Three Thoughts About Responses to the Tragedy in Ottawa

One is the tsunami of rhetoric, some of it inspiring, much of it insipid.
Yes, of course we will be will be strong, bloodied but unbowed. It goes without saying but it’s the sort of tired cliche that’s always repeated after the civic peace is shattered and vague threats that lurked in the shadows suddenly loom large and distinct in the flashing lights of emergency vehicles.
But it’s fair to question whether a couple of deranged men constitute the kind of threat to this nation that has evoked such grandiloquence.
Could an argument be made that we are giving them more credit and and notoriety than they warrant, ascribing to sick, small minds the global exteme fundamentalist motives fueling terrorism in the Middle East and elsewhere, and thereby encouraging other disturbed Canadians to go the same way?
A second cliched (and irrelevant) response cites statistics about car accidents in an attempt to downplay any threat of domestic terrorism or even any risk of a viral pandemic (Ebola, SARS).
I’ll let communications guru Peter Sandman deal with this one:
“It is natural and inevitable that people pay more attention to a death that’s unfamiliar, memorable, involuntary, dreaded, and morally significant (like someone getting shot by a would-be terrorist) than they do to a death that’s familiar, unmemorable, voluntary, not dreaded, and morally neutral (like someone making a fatal mistake in a car).
But it’s not just natural and inevitable. It’s also sensible.  There are things to be learned from Canada’s brush with terrorism – about national security and mental illness, among other topics.  It’s unlikely that yet another car accident has anything new to teach us.

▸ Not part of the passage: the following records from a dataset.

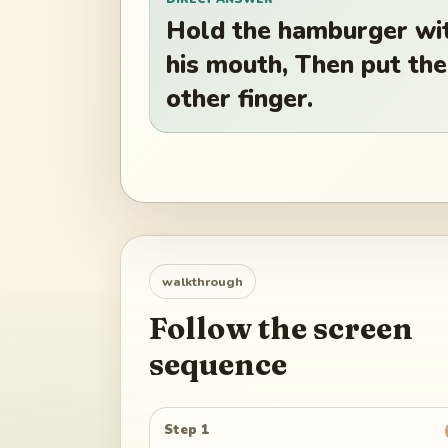
Hold the hamburger wit
his mouth, Then put the
other finger.
walkthrough
Follow the screen
sequence
Step 1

Moreover, this is the week for Canadians to learn about terrorism – just as this has been the month for Americans to learn about Ebola.  It is the teachable moment for those risks.  It is not a good time to tell people they should focus on driving safety instead.

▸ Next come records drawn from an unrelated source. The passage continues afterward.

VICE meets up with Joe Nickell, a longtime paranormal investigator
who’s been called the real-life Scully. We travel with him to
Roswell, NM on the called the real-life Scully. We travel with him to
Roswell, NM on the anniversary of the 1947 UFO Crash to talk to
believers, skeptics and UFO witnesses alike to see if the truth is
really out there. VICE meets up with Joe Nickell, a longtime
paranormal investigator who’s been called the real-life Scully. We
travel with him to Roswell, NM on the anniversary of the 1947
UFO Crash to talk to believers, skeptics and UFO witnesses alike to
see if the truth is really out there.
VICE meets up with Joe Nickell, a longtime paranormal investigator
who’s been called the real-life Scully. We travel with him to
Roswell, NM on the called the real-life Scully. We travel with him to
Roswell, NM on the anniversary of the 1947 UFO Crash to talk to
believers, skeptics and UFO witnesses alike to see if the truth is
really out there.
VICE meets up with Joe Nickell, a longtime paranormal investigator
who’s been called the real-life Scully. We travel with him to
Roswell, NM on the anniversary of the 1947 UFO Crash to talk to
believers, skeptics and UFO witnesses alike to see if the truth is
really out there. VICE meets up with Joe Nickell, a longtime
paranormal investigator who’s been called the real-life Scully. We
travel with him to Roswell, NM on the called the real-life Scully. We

Finally, there’s the blame game people are playing. Read the comments people write (when they’re allowed to): everything and everyone from Prime Minister Harper and Justin Trudeau (depending on how you vote) to Islam to jihadism to religion in general to abusive fathers and unsatisfactory mothers to the abolishing of the long gun registration are cited as the reason for the Ottawa shooting.

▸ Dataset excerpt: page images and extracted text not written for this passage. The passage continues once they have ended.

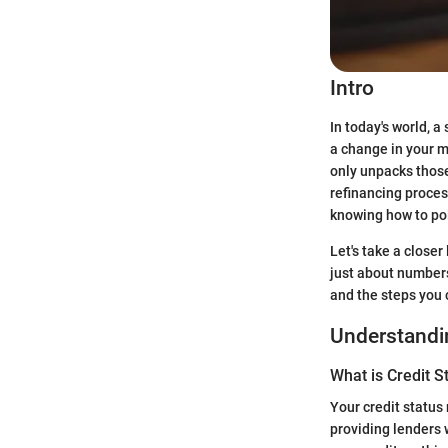
Intro
In today's world, a
a change in your 
only unpacks those 
refinancing process
knowing how to pol
Let's take a closer
just about numbers
and the steps you 
Understandin
What is Credit S
Your credit status
providing lenders w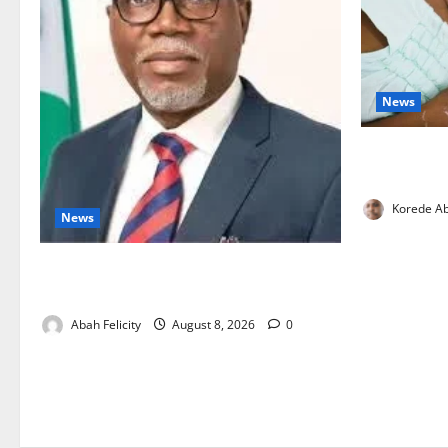
News
Breastfeedi
Support Ne
Korede Ab
News
Ondo Partners Foundation to Cut Drug
Shortages, Wastage
Abah Felicity
August 8, 2026
0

But there is no reason, no single cause. Zihaff-Bibeau, like Marc Lepine, was a collection of kindling awaiting the spark that would set him afire. That kindling included his mental illness, his petty criminal past, perhaps the denial of a passport, his alienation from Canadian society. The spark that inflamed him to action was the allure of jihadism and the powerful draw of ISIS.
Many impressionable or unstable young men, and women, too, have always been drawn like moths to the fire of causes they foolishly romanticize as idealistic and anti-establishment. From the Spanish War to the civil rights movement in the U.S., there’s gratification for people ill at ease in the world in fighting for something or against something, no matter whether it’s beneficial to society or abhorrent.
The danger now is that the thrill and notoriety of identifying with jihadism and ISIS will inflame more vulnerable Canadians.